The authoritarianism+ characters are thus powerful, wealthy, and have a strong sense of entitlement. There also is self-perpetuation through various combinations of lineage, propaganda, co-option, blackmail, or brute force (incarcerations, torture, kidnappings, disappearances, extra-judicial killings and outright murders). There is unconcern about the legitimacy of power, and the toolkit for attaining it by any means is comprehensive, including: varying degrees of oppression of the opposition; creation of legal or often not-so-legal hurdles in opposing candidates contesting elections; gerrymandering of constituencies and tampering of voters’ lists, and rigging, pre-poll, on election day, and in the tampering and declaration of results post-election. Consequently, such characters and their families and those they patronise have been directly and/or indirectly in power throughout the country’s history.
Most importantly, authoritarian+ politics have eroded and, in many instances inverted, the moral bases of social interaction and politics, and fractured the social contract. In the authoritarianism+ moral ecology, logic and rationality are notable by their absence. ‘Truth’ is defined by the powerful without concern for facts.
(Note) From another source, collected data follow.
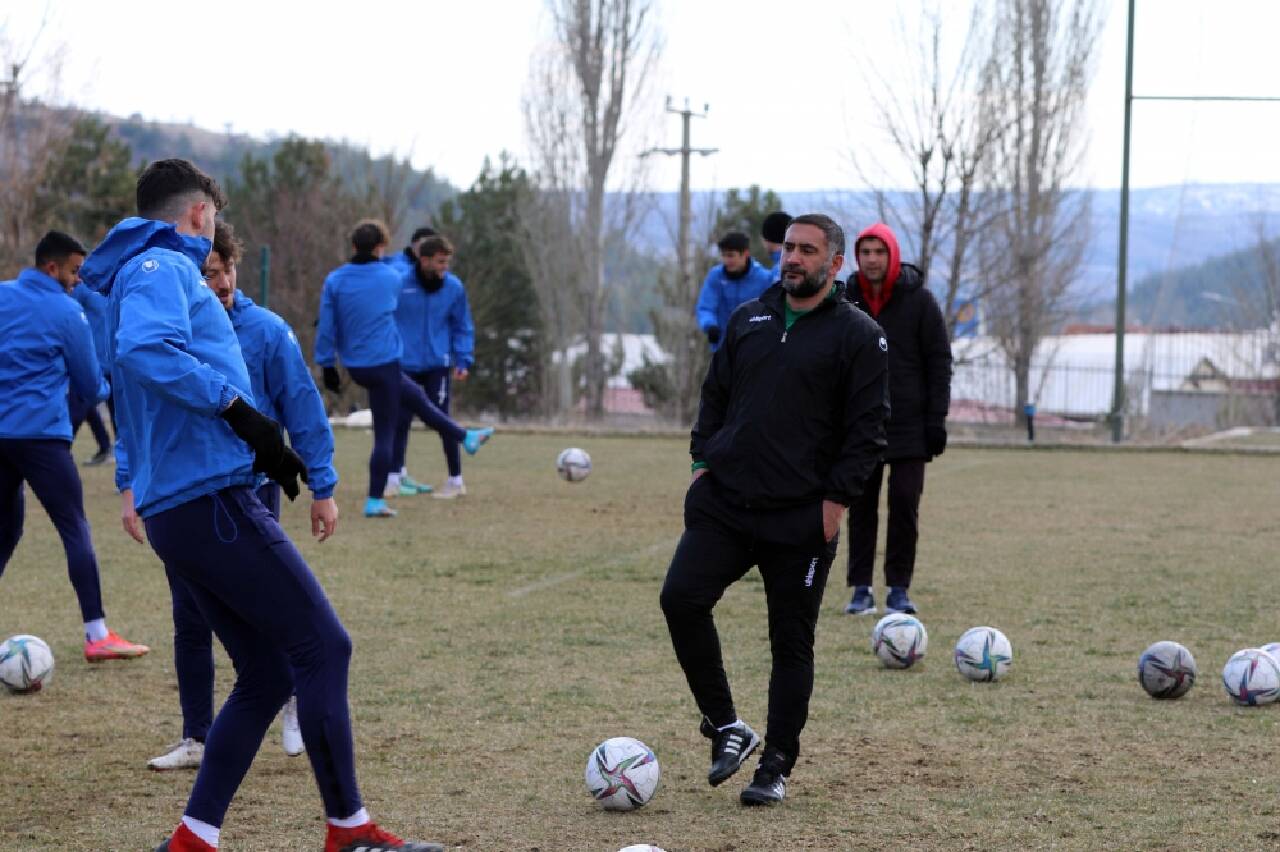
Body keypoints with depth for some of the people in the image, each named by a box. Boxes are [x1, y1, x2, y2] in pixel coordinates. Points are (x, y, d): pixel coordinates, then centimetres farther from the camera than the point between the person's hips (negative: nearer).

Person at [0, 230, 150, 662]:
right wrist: (101, 389, 26)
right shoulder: (67, 313, -4)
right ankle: (97, 635, -8)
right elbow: (91, 388, 4)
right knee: (76, 529, -3)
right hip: (40, 434, -6)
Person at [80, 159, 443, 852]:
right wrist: (238, 409, -24)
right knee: (323, 647, -6)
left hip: (174, 510, 10)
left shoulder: (143, 276, 24)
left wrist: (260, 448, 28)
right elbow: (145, 349, -27)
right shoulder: (161, 267, -6)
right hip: (213, 501, -10)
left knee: (265, 677, 11)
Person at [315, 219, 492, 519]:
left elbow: (326, 326, -5)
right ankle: (375, 501, 4)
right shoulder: (390, 278, -7)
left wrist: (327, 365, 4)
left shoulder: (335, 280, -4)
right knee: (385, 434, 3)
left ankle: (465, 437, 40)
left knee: (415, 397, 24)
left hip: (356, 367, 5)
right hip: (384, 363, -5)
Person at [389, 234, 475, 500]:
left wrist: (463, 360, -3)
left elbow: (463, 327, 5)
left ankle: (456, 481, 6)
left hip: (437, 364, 0)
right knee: (400, 420, 7)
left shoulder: (453, 287, -5)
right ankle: (395, 477, 21)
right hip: (404, 365, 0)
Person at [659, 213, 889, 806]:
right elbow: (715, 394, 20)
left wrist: (837, 498, -11)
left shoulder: (858, 336, -3)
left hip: (802, 519, -4)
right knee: (681, 598, -14)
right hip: (723, 504, 4)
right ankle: (726, 727, 1)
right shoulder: (748, 320, 12)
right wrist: (703, 458, 8)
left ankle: (776, 767, 15)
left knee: (792, 643, 3)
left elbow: (868, 428, -5)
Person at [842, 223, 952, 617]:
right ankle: (861, 588, 9)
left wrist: (936, 420, -8)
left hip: (910, 424, -2)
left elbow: (939, 360, -2)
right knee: (862, 505, 3)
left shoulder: (918, 300, -3)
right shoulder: (845, 300, 4)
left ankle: (899, 588, 6)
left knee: (904, 503, -2)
Lying by omission or commission and rampant hypocrisy are the norms. Trust is a fool’s venture, which is often costly and painful, so relationships are opportunistic and transactional. Might is unashamedly right, so the application, or not, of law depends on ‘title’ and not criminal actions or innocence.
The imprints of authoritarianism+ on politics, morality and society have given rise to an order where the powerful few continue getting more powerful, the rich even richer, and the unaccountable more unaccountable. At the same time the majority that is oppressed are more oppressed, and their rights of life, property, justice, free association and speech and equality of socioeconomic opportunity continue declining. However, with increasing awareness, there is questioning of, and resistance to, the authoritarian+ order. That in turn has increased the extent and intensity of the oppression, which then raises the spread and intensity of resistance. And so goes on the escalating battle between the, broadly speaking, two arcs of morality and politics in Pakistan.